RNA-SEQUENCING ANALYSIS: READ ALIGNMENT AND DISCOVERY AND RECONSTRUCTION OF FUSION TRANSCRIPTS
Salzberg, Steven L
MetadataShow full item record
RNA-sequencing technologies, which sequence the RNA molecules being transcribed in cells, allow us to explore the process of transcription in exquisite detail. One of the primary goals of RNA sequencing analysis is to reconstruct the full set of transcripts (isoforms) of genes that were present in the original cells. In addition to the transcript structures, experimenters need to estimate the expression levels for all transcripts. The first step in the analysis process is to map the RNA-seq reads against the reference genome, which provides the location from which the reads originated. In contrast to DNA sequence alignment, RNA-seq mapping algorithms have two additional challenges. First, any RNA-seq alignment program must be able to handle gapped alignment (or spliced alignment) with very large gaps due to introns, typically from 50-100,000 bases in mammalian genomes. Second, the presence of processed pseudogenes from which introns have been removed may cause many exon-spanning reads to map incorrectly. In order to cope with these problems effectively, I have developed new alignment algorithms and implemented them in TopHat2, a second version of TopHat (one of the first spliced aligners for RNA-seq reads). The new TopHat2 program can align reads of various lengths produced by the latest sequencing technologies, while allowing for variable-length insertions and deletions with respect to the reference genome. TopHat2 combines the ability to discover novel splice sites with direct mapping to known transcripts, producing more sensitive and accurate alignments, even for highly repetitive genomes or in the presence of processed pseudogenes.
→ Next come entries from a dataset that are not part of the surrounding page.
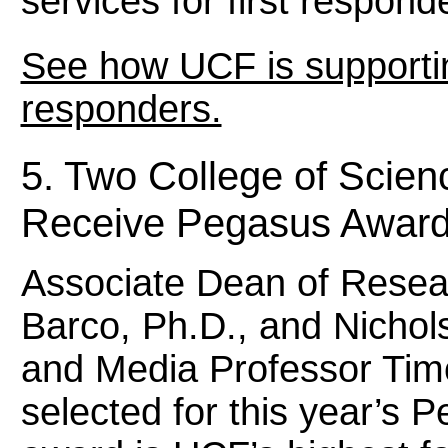
services for first respon
See how UCF is supporting
responders.
5. Two College of Scie
Receive Pegasus Awar
Associate Dean of Resear
Barco, Ph.D., and Nicho
and Media Professor Tim
selected for this year’s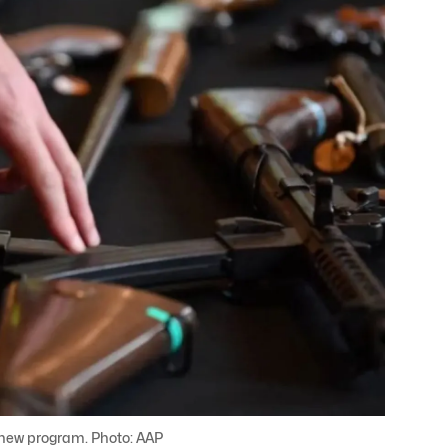
e new program. Photo: AAP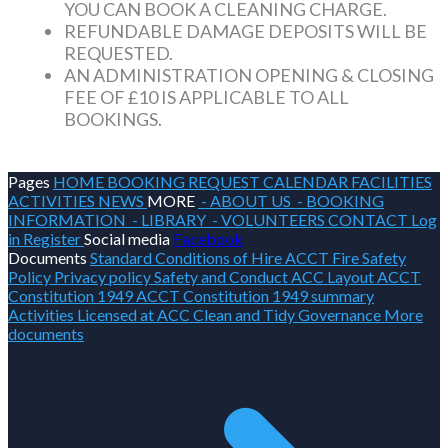
YOU CAN BOOK A CLEANING CHARGE.
REFUNDABLE DAMAGE DEPOSITS WILL BE
REQUESTED.
AN ADMINISTRATION OPENING & CLOSING
FEE OF £10 IS APPLICABLE TO ALL
BOOKINGS.
Pages
HOME
BOOKING REQUEST
CALENDAR
FACILITIES
ACTIVITIES
NEWS
MORE
- ABOUT US
- BOOKING
INFORMATION
- LIBRARY
- VOLUNTEERS
CONTACT
Log
in
Register
Social media
Facebook
Documents
Standard Conditions of Hire
ACCT Fire Safety
Policy
Privacy policy
Safety and Conduct
ACC Layout
ACCT
Constitution 1949
ACCT Constitution 1949 summary
Activities Licensed at ACC
Clean and Tidy
Governance
More
documents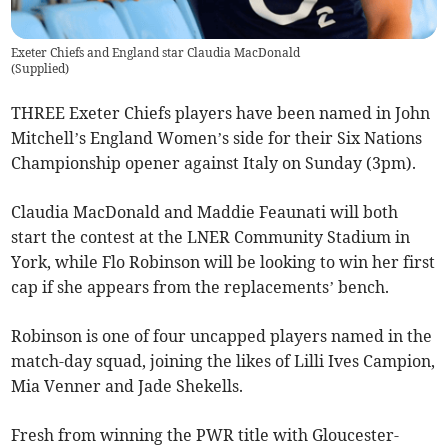
Exeter Chiefs and England star Claudia MacDonald
(
Supplied
)
THREE Exeter Chiefs players have been named in John
Mitchell’s England Women’s side for their Six Nations
Championship opener against Italy on Sunday (3pm).
Claudia MacDonald and Maddie Feaunati will both
start the contest at the LNER Community Stadium in
York, while Flo Robinson will be looking to win her first
cap if she appears from the replacements’ bench.
Robinson is one of four uncapped players named in the
match-day squad, joining the likes of Lilli Ives Campion,
Mia Venner and Jade Shekells.
Fresh from winning the PWR title with Gloucester-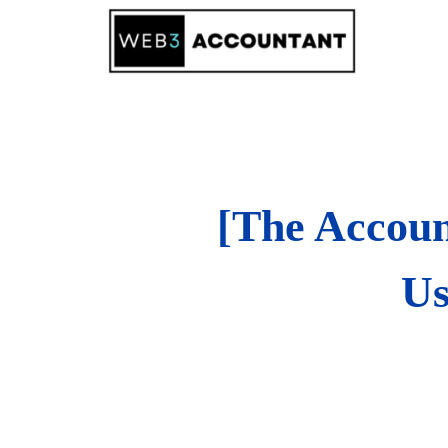
Skip
to
content
[The Accoun
Us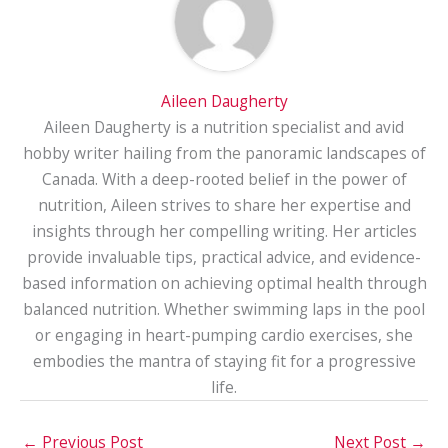
Aileen Daugherty
Aileen Daugherty is a nutrition specialist and avid
hobby writer hailing from the panoramic landscapes of
Canada. With a deep-rooted belief in the power of
nutrition, Aileen strives to share her expertise and
insights through her compelling writing. Her articles
provide invaluable tips, practical advice, and evidence-
based information on achieving optimal health through
balanced nutrition. Whether swimming laps in the pool
or engaging in heart-pumping cardio exercises, she
embodies the mantra of staying fit for a progressive
life.
←
Previous Post
Next Post
→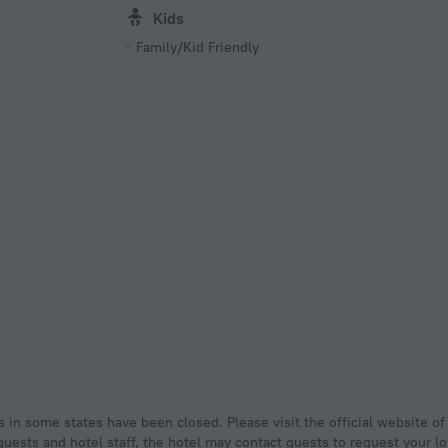
Kids
Family/Kid Friendly
uests and hotel staff, the hotel may contact guests to request your lo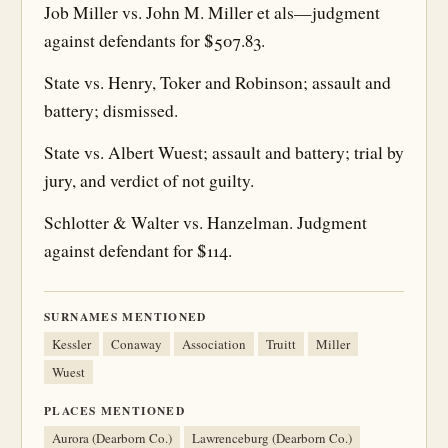
Job Miller vs. John M. Miller et als—judgment
against defendants for $507.83.
State vs. Henry, Toker and Robinson; assault and
battery; dismissed.
State vs. Albert Wuest; assault and battery; trial by
jury, and verdict of not guilty.
Schlotter & Walter vs. Hanzelman. Judgment
against defendant for $114.
SURNAMES MENTIONED
Kessler
Conaway
Association
Truitt
Miller
Wuest
PLACES MENTIONED
Aurora (Dearborn Co.)
Lawrenceburg (Dearborn Co.)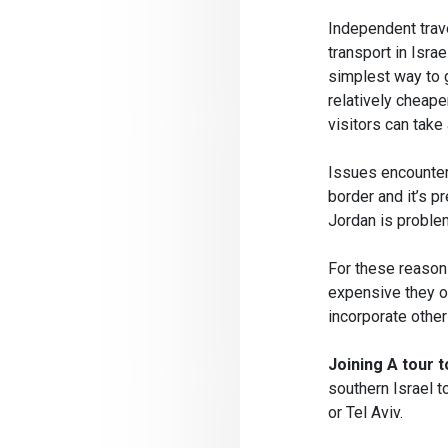
Independent trave
transport in Isra
simplest way to g
relatively cheap
visitors can take
Issues encountere
border and it’s p
Jordan is problem
For these reasons
expensive they o
incorporate othe
Joining A tour 
southern Israel t
or Tel Aviv.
These new capabilities will contribute to improvements in the quality of downstream analysis. In addition to its splice junction mapping algorithm, I have developed novel algorithms to align reads across fusion break points, which result from the breakage and re-joining of two different chromosomes, or from rearrangements within a chromosome. Based on this new fusion alignment algorithm, I have developed TransFUSE, one of the first systems for reconstruction and quantification of full- length fusion gene transcripts. TransFUSE can be run with or without known gene annotations, and it can discover novel fusion transcripts that are transcribed from known or unknown genes.